A very high proportion of high-grade serous ovarian carcinomas have a driver TP53 mutation that is clonal, i.e. homozygous variant in all tumour cells. This can help distinguish between the 3 competing solutions in the case of X17222. The segmented copy number for TP53 is 0.83 corresponding to the most common copy number state.
filter(copy_number, chromosome == "17", end > 7565097, start < 7590856)
Amplicon sequencing of this sample identifies a TP53 mutation with an allele fraction of 0.58. Given the absolute copy number at locus $i$, $a_i$, and the cellularity, $c$, it is straightforward to calculate the tumour fraction at that locus that should match the observed allele fraction.
$$ tumour fraction_i= \frac{a_ic}{a_ic + 2(1-c)} $$
Rascal provides a simple helper function for computing the tumour fraction for a given absolute copy number and cellularity and we can use this to predict the TP53 allele fraction for each of the 3 competing solutions.
solutions %>% select(ploidy, cellularity) %>% mutate(tp53_absolute_copy_number = relative_to_absolute_copy_number(0.832, ploidy, cellularity)) %>% mutate(tp53_tumour_fraction = tumour_fraction(tp53_absolute_copy_number, cellularity))
The solution closest that gives a TP53 tumour fraction closest to the observed allele fraction is the one with ploidy 2.87 and cellularity 0.58.

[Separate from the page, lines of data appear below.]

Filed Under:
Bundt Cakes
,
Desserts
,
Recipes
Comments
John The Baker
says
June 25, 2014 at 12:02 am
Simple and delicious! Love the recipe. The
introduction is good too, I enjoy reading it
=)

ploidy <- 2.87 cellularity <- 0.58 absolute_copy_number <- mutate(copy_number, across(c(copy_number, segmented), relative_to_absolute_copy_number, ploidy, cellularity)) absolute_segments <- copy_number_segments(absolute_copy_number)
copy_number_steps <- tibble(absolute_copy_number = 1:5) copy_number_steps <- mutate(copy_number_steps, copy_number = absolute_to_relative_copy_number(absolute_copy_number, ploidy, cellularity)) copy_number_density_plot(copy_number$segmented, copy_number_steps, min_copy_number = 0.3, max_copy_number = 1.7)
genome_copy_number_plot(absolute_copy_number, absolute_segments, min_copy_number = 0, max_copy_number = 7, copy_number_breaks = 0:7, point_colour = "grey40", ylabel = "absolute copy number")
Batch fitting
The rascal package contains a script, fit_absolute_copy_numbers.R (located
in the inst/scripts directory) and on GitHub
here
that finds the best fitting solutions for a large number of samples as a batch
process. It can be run from the Unix command line as follows, assuming the
script is in a directory on the PATH:
fit_absolute_copy_numbers.R -i copy_number_data.csv -o solutions.csv
The input file can be a comma-separated value (CSV) file, tab-delimited (TSV)
file or a RDS file containing a QDNAseqCopyNumbers object. For more details
about command-line options use the --help option:
fit_absolute_copy_numbers.R --help
Running the Shiny app
The plots and functions described in this workflow were all created to support an interactive web application developed using the R Shiny framework. This can be started at the R command prompt as follows:
library(rascal) start_shiny_app()
Alternatively it can be started from the Unix command line.
Rscript -e "rascal::start_shiny_app()"
A help page with instructions on how to use the rascal Shiny app can be accessed from the top menu (select 'More' and then 'Help').